Text provided:
------
Most stars are too far away for us to detect motion either with the naked eye or telescope in our lifetime. Barnard’s presents a rare opportunity to witness the grand cycling of stars around the galaxy otherwise denied our short lives. Chase it.
3 Replies to “Amateur Astronomer Chases Down Barnard’s Star – You Can Too!”
What a great way to present proper motion! It is a little surprising how fixed all the other stars are, which makes Barnard’s star that much more special. Its motion makes it a great outlier though it is a great in-lier. 🙂
The color in the video seems fairly correct since its surface temperature is a little hotter than a light bulb’s tungsten filament, which glows yellowish white. Astronomy has three colors it likes: False (for scientific enhancement), Fun (white gets boring), Natural (representing about how it would look from above our atmosphere). The red star thing depiction is fun. [Its limb could be orangish red due to the change in optical depth of stars that vary from center to limb, so maybe it may look a shade redder than yellow white.]
I just finished reading a book that proposed we are part of a binary system. One of the features the book put forward, was our companion would appear to move against the stationary background of stars.
------
Source data:
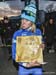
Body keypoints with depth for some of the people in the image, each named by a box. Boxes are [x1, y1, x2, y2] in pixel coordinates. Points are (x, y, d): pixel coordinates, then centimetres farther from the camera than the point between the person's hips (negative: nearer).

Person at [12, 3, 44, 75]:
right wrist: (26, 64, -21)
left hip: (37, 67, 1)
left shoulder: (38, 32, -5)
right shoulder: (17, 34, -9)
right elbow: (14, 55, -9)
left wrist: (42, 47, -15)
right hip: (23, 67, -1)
------
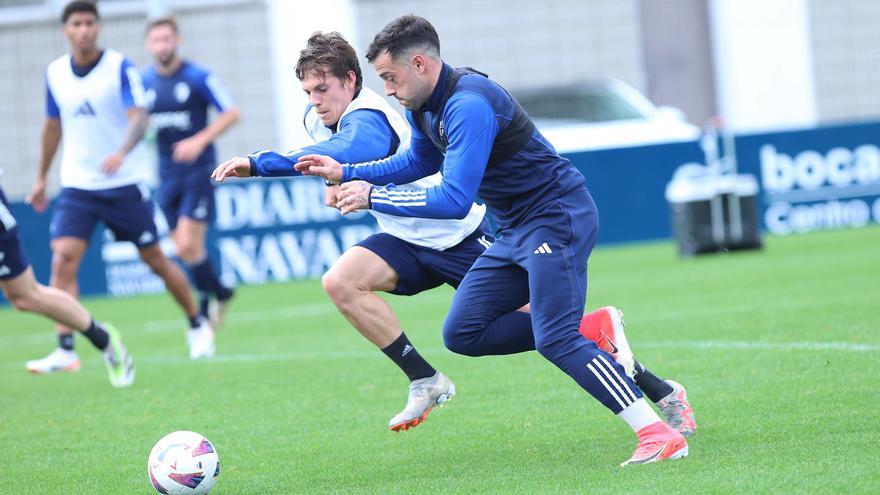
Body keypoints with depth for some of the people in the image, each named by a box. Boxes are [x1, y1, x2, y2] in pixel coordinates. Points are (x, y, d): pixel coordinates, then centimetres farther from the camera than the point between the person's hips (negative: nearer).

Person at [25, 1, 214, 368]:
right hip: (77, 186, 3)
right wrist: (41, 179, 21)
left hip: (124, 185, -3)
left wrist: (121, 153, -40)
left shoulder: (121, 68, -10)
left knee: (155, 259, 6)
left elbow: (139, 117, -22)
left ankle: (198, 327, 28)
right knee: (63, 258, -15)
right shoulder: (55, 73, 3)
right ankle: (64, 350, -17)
------
Your assignment:
Carry on the Barnard's Star text from its last sentence. The data has nothing to do with the Barnard's Star text.

Output of the exercise:
Is it possible we are in a binary system and this star is our possible companion?
Good question. Not that I’ve ever heard . Barnard’s Star has its own motion in space unrelated to the Sun’s. There are also other stars with significant proper motion like Kapteyn’s Star, Groombridge 1830 and 61 Cygni – all moving in their own directions. To our best knowledge, the Sun’s a solo player and not in a binary system with any other star.